Bir uçak her zaman arkasından iki karşıt hava girdabını, sözde uyanık girdapları çeker. Bu hava türbülansı, kalkış ve iniş sırasında uçaklar için tehlikelidir, bu nedenle aynı pistte kalkış ve iniş arasında her zaman belirli bir süre geçmesi gerekir. Bununla birlikte, seyir uçuşunda, iz girdapları genellikle çok kararlıdır. Formasyon halinde uçarken, özel bir uçuş manevrası arkadan uçan uçağı öndeki uçağın karşılık gelen yükselen hava akımına getirir ve burada otopilot onu güvenli ve kontrollü bir şekilde konumunda tutar. Arkadaki uçak, uyanma türbülansını kullanır ve onun tarafından yukarı doğru sürülmesine izin verir. Teknik terimlerle, bu prensibe denir Verimlilik için Havada Uyanma Sörfü (AWSE). “Arkadaki uçak temelde öndeki uçağın dümen suyu üzerinde geziniyor ve ek enerji sayesinde itiş gücünü azaltabiliyor. Bu şekilde elde edilen yakıt tasarrufu, daha sonra sera gazı emisyonlarında bir azalmaya yol açıyor”, DLR proje yöneticisi Dr. Tobias Marks bunun nasıl çalıştığını açıklıyor.

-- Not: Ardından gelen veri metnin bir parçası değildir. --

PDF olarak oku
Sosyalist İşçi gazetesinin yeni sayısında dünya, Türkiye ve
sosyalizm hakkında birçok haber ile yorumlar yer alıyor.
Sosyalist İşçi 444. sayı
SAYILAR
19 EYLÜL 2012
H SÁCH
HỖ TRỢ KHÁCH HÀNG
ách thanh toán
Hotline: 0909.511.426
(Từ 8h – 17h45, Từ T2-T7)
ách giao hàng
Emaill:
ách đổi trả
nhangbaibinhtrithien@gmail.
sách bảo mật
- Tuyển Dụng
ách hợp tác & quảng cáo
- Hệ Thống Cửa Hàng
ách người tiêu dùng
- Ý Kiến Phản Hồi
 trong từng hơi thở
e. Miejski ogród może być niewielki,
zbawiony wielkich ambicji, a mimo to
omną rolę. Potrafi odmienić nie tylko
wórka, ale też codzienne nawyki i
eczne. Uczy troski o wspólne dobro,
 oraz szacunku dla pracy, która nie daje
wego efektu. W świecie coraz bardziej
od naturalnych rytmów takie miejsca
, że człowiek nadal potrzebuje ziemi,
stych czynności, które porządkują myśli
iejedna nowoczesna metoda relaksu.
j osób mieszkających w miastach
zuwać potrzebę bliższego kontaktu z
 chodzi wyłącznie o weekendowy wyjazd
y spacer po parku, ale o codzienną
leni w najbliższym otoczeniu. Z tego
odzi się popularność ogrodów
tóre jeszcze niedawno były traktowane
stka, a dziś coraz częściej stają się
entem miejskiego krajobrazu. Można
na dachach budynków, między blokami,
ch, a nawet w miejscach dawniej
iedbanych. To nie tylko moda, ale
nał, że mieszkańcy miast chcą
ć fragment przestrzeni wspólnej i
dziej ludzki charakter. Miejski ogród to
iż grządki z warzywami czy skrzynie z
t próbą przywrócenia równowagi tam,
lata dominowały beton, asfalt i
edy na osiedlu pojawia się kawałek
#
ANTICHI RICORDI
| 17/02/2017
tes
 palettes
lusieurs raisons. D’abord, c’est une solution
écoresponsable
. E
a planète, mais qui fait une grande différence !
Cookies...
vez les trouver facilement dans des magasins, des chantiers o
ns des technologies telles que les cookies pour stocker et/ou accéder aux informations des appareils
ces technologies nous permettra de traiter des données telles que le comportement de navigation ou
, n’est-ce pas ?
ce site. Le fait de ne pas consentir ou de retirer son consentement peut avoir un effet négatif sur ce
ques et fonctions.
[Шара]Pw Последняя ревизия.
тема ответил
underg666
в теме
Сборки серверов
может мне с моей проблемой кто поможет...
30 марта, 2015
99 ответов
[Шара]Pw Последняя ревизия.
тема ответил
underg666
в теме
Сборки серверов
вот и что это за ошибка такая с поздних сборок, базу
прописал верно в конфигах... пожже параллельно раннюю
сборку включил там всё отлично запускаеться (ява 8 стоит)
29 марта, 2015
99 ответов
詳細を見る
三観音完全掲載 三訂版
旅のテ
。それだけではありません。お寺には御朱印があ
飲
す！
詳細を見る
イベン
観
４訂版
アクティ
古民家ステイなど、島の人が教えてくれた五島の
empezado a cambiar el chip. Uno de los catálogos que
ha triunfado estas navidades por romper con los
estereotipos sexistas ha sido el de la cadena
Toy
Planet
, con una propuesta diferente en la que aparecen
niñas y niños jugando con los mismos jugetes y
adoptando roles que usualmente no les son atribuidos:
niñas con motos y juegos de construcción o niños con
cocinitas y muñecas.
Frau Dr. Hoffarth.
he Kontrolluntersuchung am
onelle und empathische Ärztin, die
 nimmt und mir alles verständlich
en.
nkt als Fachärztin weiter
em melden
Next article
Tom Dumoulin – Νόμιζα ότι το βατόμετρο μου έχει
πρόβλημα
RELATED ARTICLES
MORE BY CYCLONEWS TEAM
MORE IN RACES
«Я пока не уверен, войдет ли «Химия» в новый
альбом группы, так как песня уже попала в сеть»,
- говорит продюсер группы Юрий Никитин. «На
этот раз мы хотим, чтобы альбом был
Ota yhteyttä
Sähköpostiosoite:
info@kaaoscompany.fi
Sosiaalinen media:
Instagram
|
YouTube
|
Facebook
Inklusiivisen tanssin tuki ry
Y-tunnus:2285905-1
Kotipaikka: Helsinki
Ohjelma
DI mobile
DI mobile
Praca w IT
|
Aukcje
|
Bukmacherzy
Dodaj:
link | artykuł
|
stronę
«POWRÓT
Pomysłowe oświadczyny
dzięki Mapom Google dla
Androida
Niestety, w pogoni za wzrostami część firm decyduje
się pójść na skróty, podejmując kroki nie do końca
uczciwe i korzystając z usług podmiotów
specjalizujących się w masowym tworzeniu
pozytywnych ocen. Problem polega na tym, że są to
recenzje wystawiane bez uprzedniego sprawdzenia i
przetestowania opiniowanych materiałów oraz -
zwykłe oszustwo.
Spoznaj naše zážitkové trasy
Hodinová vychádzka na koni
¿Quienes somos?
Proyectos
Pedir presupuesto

Daha az bulut, daha az küresel ısınma



Diğer bir avantaj ise, birbirine yakın uçan iki uçağın iklim etkisinin iki bağımsız uçuştan daha düşük olmasıdır. Yakıtın yanmasıyla yayılan kurum, atmosferdeki nemli havayla karşılaştığında, kontra yollarda yoğunlaşır. Fiziksel olarak bunlar bulutlardan başka bir şey değildir ve bulut örtüsü atmosferdeki ısıyı tuttuğu için iklimi etkileyebilir. İki oluşum düzleminden gelen kuyruk izleri, atmosferdeki suyu aralarında paylaşmalıdır. Sonuç olarak, bunlar ayrı ayrı uçan iki uçağa göre daha az güçlü gelişebilir. Bu sonuç olarak daha düşük bir iklim etkisine yol açar. DLR Atmosfer Fiziği Enstitüsü, bu etkileri hesaplamak için AirClim programını kullanır. Emisyonlar ve kontrails nedeniyle küresel olarak ortalama yüzey sıcaklığındaki değişimi belirler.


Birlikte dünyayı dolaşın



Pandemiden önce, her gün farklı tipte uçaklarla birkaç bin uçuş, dünyayı farklı irtifalarda dolaşıyordu. Formasyon uçuşlarının mevcut küresel hava trafik sistemine entegrasyonu bu nedenle bir zorluk teşkil etmektedir. DLR Hava Taşıma Sistemleri Enstitüsü, uygun oluşum ortaklarını belirlemek için MultiFly yazılım araç setini geliştirmiştir. Basitlik adına, çalışma başlangıçta yalnızca aynı tip uçakla yapılan uzun mesafeli uçuşları dikkate aldı. Formasyon uçuşu, uzun mesafeli uçuşlarda yakıt tasarrufu için en büyük potansiyeli sunar. Araç seti, iki oluşum ortağının nerede buluştuğunu, hangi rotada birlikte uçtuklarını ve sonunda tekrar nereye ayrılacaklarını ve her birinin varış havaalanına doğru yola çıktığını hesaplar. Belirleyici operasyonel başarı faktörü, farklı başlangıç noktalarından mümkün olduğu kadar uzun süre birlikte uçan uçuş çiftlerini bulmaktır. Ayrıca MultiFly, beklenen yakıt ve emisyon tasarruflarını da belirler. Bilim adamı Marks, “Dünya çapındaki hava trafiğine bakarsak, görece az bir çabayla gezegenimiz için iklim koruması üzerinde büyük, olumlu bir etki elde edebiliriz,” diye açıklıyor bilim adamı Marks.

Alman Havacılık ve Uzay Merkezi’nden araştırma ekipleri, Hamburg Teknik Üniversitesi ve Rheinisch-Westfälische Technische Hochschule Aachen ile birlikte çalışıyor. Federal Ekonomi ve Enerji Bakanlığı (BMWi) tarafından finanse edilen FORMIC projesi.